Wurt Pit and Devil’s Punchbowl are actually two different sites, the two largest dolines in the Mendips, and together they form a 0.2 ha geological Site of Special Scientific Interest (SSSI). At this place the karst is covered by insoluble rock, the solution and formation occurs only in the limestone layers below. At Devil’s Punchbowl it is covered by marls, at Wurt Pit by the Harptree Beds, an early Jurassic series of limestones and silica impregnated clays. The dolines form by collapses, when the caves below become too big to support the rocks above.
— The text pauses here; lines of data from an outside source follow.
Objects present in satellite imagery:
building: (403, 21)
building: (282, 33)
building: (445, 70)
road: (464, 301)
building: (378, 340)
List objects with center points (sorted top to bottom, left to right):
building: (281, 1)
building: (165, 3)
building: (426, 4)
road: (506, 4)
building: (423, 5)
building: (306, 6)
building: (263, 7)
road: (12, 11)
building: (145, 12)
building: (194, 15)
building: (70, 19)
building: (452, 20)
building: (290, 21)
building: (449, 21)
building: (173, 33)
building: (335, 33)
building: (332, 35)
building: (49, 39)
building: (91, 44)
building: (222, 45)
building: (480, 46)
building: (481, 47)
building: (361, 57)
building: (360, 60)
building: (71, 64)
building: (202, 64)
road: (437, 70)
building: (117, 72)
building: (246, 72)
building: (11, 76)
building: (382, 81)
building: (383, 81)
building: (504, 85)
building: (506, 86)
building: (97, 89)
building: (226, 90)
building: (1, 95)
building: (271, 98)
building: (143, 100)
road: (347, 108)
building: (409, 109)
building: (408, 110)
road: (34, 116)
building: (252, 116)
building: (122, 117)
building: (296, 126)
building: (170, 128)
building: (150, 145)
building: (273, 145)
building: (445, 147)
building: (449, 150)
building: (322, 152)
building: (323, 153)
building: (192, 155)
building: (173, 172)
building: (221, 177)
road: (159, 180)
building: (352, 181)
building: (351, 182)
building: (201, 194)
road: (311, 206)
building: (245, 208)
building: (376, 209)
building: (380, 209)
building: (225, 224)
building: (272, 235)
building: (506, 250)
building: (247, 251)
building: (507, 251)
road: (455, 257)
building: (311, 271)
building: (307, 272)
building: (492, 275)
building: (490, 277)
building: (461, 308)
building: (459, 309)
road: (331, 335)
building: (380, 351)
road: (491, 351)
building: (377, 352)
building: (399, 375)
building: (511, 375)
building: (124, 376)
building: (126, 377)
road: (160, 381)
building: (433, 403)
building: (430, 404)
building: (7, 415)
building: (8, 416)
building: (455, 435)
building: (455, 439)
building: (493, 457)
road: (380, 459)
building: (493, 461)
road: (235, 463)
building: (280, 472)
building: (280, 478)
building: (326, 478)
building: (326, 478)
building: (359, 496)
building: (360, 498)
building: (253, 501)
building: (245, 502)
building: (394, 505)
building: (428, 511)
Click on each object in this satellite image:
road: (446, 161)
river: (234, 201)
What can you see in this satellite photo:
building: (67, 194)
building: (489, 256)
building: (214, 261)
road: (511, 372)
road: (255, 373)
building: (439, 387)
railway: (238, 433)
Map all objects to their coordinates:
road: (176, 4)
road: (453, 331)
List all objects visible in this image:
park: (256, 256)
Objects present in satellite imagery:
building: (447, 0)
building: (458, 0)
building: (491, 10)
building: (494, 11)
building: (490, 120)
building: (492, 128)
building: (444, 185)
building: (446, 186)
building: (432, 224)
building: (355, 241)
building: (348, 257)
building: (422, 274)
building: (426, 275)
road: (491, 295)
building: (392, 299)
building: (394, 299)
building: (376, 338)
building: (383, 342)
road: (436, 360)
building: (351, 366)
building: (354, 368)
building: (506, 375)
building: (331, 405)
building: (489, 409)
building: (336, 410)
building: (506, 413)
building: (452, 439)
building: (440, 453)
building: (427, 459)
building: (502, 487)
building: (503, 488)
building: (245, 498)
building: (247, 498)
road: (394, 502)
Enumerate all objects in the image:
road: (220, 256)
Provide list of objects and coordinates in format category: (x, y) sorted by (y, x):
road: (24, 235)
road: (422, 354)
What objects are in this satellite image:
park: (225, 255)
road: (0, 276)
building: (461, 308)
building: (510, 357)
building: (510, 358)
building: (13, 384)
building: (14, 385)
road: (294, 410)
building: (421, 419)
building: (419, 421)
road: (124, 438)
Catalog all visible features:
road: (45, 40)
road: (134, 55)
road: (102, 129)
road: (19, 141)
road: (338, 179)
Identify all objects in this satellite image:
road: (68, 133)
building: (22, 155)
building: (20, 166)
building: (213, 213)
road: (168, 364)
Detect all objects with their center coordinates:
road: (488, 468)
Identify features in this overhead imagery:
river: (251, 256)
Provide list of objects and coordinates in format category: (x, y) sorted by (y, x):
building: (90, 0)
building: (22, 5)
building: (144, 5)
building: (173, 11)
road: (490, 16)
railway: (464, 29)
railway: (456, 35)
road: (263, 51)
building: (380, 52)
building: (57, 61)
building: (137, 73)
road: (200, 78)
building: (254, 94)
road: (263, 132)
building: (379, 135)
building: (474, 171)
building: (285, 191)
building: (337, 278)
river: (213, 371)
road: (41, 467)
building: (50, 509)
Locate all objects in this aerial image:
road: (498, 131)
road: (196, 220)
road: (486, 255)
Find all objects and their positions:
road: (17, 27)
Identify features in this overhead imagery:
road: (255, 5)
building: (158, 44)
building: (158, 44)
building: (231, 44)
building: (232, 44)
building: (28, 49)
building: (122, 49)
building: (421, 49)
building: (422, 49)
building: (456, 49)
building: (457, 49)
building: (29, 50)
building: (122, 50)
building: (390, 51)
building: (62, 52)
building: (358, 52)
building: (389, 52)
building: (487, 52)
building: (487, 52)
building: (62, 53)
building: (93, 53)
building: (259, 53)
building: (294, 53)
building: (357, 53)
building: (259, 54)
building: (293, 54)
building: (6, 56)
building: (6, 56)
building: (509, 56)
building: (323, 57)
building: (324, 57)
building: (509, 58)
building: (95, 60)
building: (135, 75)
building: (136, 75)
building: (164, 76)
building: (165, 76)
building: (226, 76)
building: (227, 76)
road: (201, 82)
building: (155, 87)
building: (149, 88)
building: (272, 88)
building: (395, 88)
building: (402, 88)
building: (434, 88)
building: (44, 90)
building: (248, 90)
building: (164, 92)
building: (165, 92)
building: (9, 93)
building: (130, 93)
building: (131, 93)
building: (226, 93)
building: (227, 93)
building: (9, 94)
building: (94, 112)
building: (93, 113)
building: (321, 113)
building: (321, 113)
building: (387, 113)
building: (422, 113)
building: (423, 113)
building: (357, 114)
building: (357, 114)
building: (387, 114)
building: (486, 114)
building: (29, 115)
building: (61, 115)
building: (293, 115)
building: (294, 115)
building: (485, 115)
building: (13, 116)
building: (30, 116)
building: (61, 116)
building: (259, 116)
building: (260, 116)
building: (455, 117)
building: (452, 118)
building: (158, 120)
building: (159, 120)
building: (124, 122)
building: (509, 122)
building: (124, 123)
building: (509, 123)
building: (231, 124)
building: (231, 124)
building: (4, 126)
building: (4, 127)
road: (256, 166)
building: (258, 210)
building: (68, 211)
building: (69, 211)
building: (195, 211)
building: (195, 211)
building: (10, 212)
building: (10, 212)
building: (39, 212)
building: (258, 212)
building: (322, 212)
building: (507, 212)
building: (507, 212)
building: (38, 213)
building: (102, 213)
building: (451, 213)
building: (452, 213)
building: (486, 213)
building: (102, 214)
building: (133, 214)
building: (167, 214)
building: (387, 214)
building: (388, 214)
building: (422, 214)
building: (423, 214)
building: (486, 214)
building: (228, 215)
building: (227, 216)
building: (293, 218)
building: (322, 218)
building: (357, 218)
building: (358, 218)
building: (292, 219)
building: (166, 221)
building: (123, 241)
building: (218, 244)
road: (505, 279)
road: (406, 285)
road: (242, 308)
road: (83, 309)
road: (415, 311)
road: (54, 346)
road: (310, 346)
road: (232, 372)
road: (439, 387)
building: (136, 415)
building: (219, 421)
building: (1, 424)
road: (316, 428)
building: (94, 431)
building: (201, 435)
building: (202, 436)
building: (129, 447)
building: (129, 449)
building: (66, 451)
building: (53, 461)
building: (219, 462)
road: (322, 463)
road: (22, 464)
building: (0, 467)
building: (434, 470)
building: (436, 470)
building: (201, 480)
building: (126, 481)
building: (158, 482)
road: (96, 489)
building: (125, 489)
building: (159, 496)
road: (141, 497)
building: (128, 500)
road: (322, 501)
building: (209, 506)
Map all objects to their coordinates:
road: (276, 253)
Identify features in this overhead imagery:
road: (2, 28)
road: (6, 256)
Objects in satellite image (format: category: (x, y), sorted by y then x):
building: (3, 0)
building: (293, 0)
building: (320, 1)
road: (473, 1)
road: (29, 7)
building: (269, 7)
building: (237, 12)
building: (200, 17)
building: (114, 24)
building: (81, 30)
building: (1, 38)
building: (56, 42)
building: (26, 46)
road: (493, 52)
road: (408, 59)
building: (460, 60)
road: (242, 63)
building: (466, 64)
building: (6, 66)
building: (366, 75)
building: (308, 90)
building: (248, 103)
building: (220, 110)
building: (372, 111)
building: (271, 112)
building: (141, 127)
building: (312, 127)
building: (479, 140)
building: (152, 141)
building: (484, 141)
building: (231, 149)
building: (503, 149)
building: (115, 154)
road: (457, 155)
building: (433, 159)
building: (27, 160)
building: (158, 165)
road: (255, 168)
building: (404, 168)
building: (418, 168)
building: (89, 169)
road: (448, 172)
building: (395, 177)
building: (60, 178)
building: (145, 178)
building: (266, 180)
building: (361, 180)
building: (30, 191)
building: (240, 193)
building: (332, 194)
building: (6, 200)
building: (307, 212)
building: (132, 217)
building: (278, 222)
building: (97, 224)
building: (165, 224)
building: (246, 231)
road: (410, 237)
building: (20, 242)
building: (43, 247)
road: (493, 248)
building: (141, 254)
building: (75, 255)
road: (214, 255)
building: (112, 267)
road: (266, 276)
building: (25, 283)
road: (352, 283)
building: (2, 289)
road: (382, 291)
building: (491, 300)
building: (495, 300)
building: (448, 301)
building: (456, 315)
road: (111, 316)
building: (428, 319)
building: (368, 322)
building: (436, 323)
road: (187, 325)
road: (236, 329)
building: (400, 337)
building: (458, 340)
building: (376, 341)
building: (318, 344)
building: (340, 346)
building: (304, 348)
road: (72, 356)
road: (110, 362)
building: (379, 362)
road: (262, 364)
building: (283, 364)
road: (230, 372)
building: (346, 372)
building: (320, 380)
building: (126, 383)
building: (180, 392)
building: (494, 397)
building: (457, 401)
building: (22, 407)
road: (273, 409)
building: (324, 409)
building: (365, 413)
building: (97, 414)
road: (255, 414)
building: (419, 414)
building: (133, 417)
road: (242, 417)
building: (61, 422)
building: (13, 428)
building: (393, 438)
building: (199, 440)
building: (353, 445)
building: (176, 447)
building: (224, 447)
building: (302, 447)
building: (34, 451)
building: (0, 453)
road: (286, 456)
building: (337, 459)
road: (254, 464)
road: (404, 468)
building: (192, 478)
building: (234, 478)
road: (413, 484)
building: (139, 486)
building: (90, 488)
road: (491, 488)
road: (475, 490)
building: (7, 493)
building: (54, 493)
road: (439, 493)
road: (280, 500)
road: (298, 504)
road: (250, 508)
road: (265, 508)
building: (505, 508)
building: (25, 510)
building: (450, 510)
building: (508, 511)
Wurt Pit is cup-shaped, 15 m deep and almost 100 m in diameter. The rim is sharply defined and the sides are steep and rocky, the reason are the silicified limestones and mudstones of the Jurassic Harptree Beds. The Mercia Mudstones and Dolomitic Conglomerate are below this layer, but they are not visible in the doline. They are believed to be at no great depth. The Carboniferous limestone was dissolved at depth, followed by the collapse of the cave chamber and subsidence of the relatively impermeable and insoluble cover rocks. It seems the cover rocks has fissures, so surface water was able to reach the cave below with its horizontal water flow. As it was not able to dissolve limestone in the overlying water it was still aggressive when it reached the limestone, mixture corrosion adding to the effect. As the doline is a result of collapse below and the depression is definitely not formed by solution, as the rock is insoluble, it is a collapse doline.

Devil's Punch-Bowl is 20 m deep and over 50 m in diameter. Here the Harptree Beds are mostly eroded and the walls show Mercia Mudstones, but there are some rotted siliceous rocks on the floor of the doline, which are remains of the Harptree Beds. Obviously the formation is qute similar, but the Mercia Mudstones are almost completely impermeable, so there was no or very little water from the surface. That’s easy to see because of the ephemeral lake nearby, the rain water forms such lakes in each depression and drains only very slowly underground. Also, because the material is softer, the rim is less rocky, the collapse was most likely quite unspectacular, more like a slow downflowing. Nevertheless, this doline is of the collapse doline type, as it is definitely not solutional. Just the type of collapse differs due to the different rocks.